Extracted records
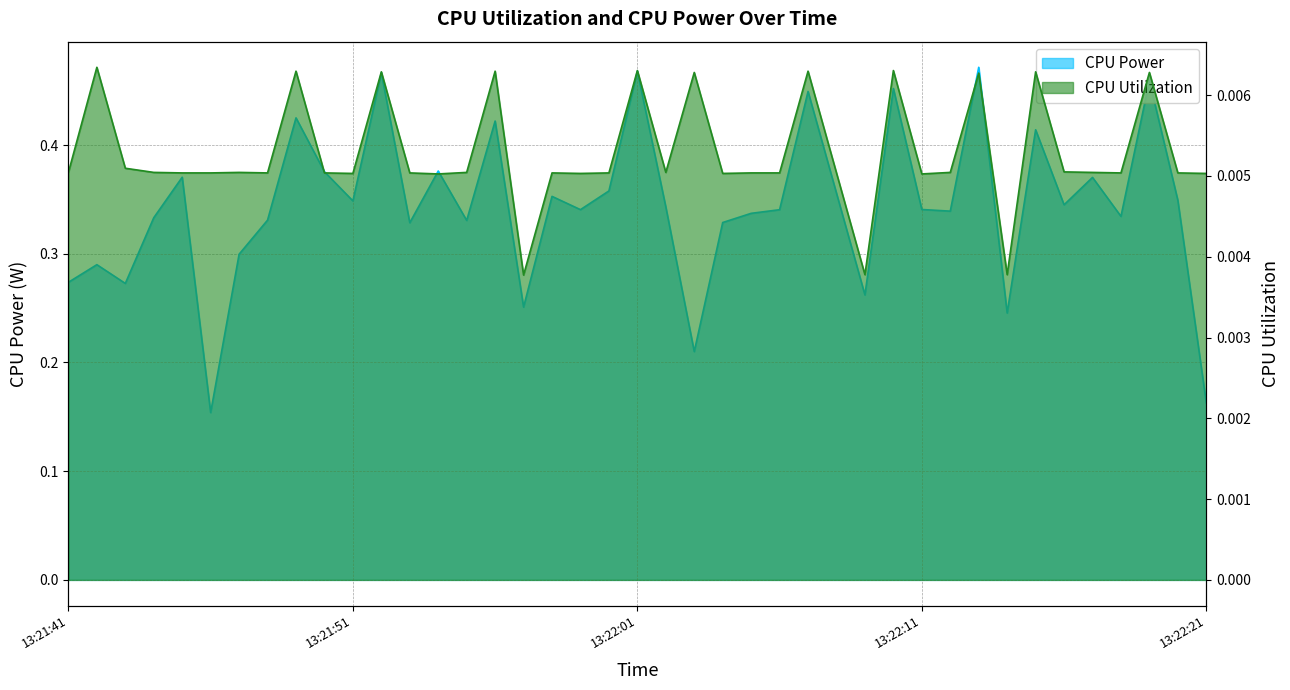

Does the chart display data point markers on the line(s)?

No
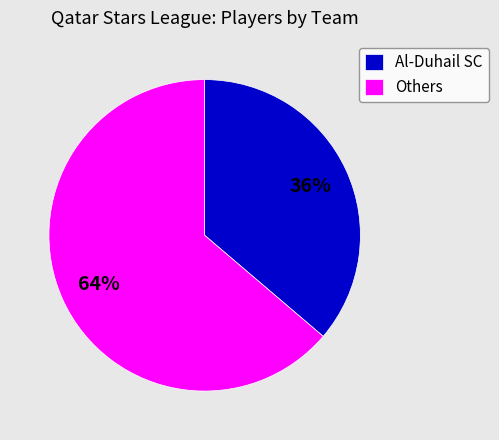

To the nearest percent, what is the difference between the largest and smallest slice percentages?

28%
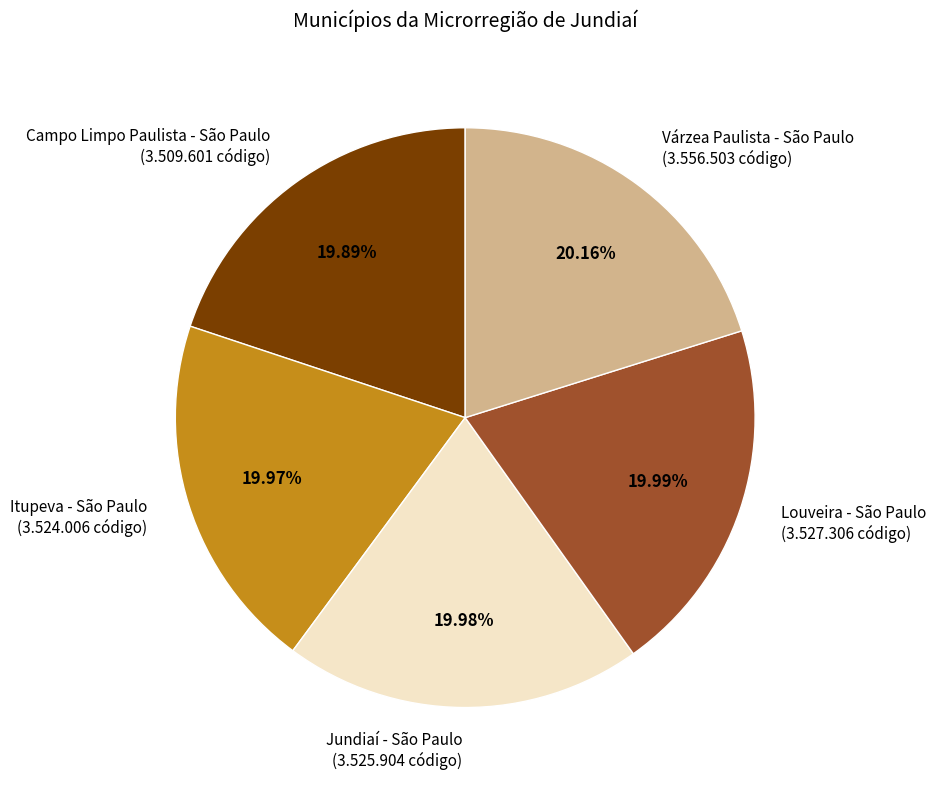

How many slices are in this pie chart?

5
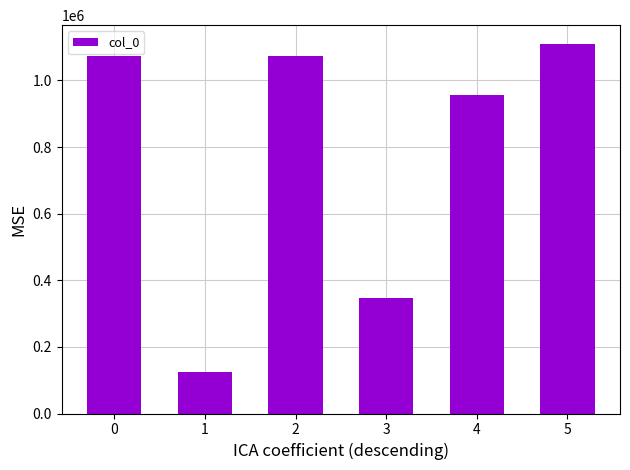

How many data points are less than 1073854?

3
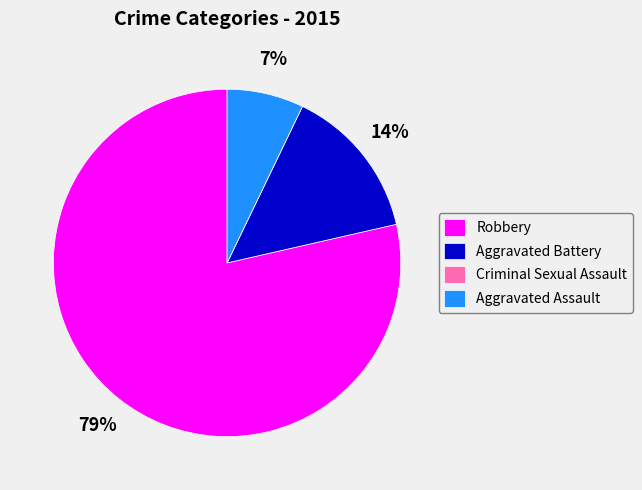

What is the ratio of the value at Aggravated Assault to the value at Aggravated Battery?

0.5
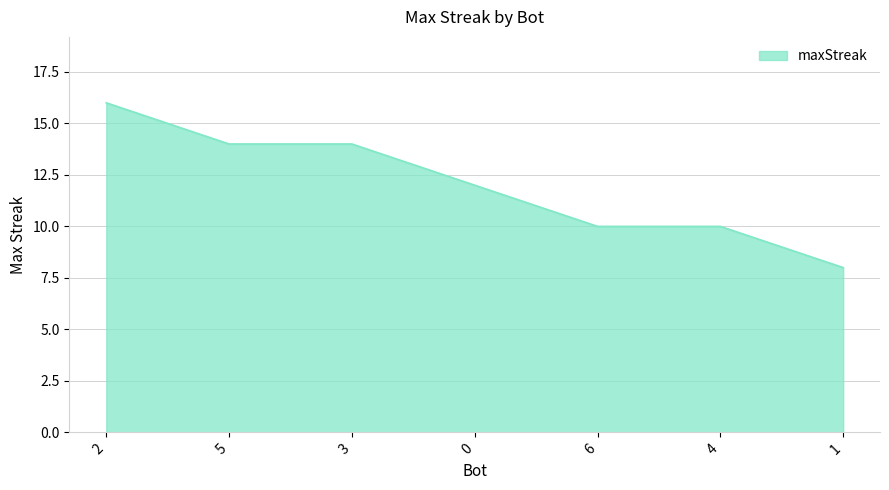

How many distinct data groups are displayed?

1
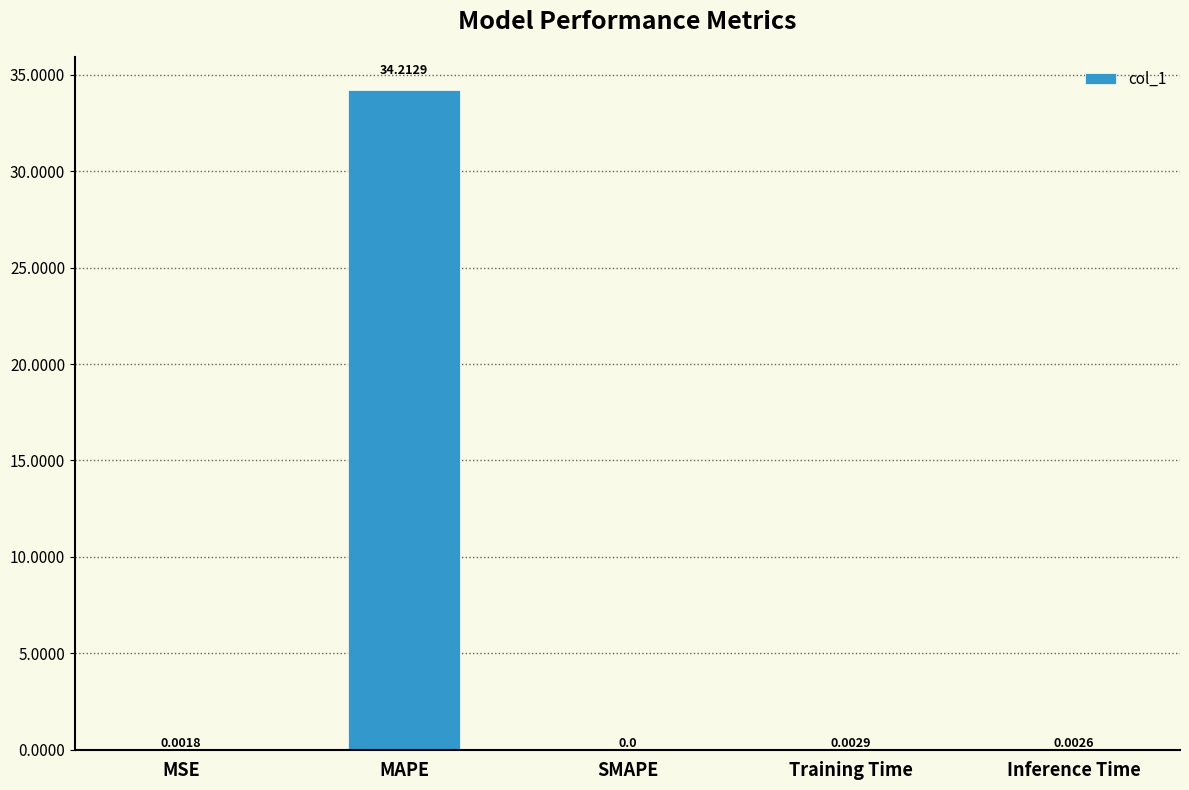

What is the sum of all values?

34.2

## TASK TO CARRY OUT
Copy out all of the material above with each "chart" replaced by "graph" and nothing else changed. Leave out the pictures.

## RESULT OF THE TASK
Does the graph display data point markers on the line(s)?

No

To the nearest percent, what is the difference between the largest and smallest slice percentages?

28%

How many slices are in this pie graph?

5

How many data points are less than 1073854?

3

What is the ratio of the value at Aggravated Assault to the value at Aggravated Battery?

0.5

How many distinct data groups are displayed?

1

What is the sum of all values?

34.2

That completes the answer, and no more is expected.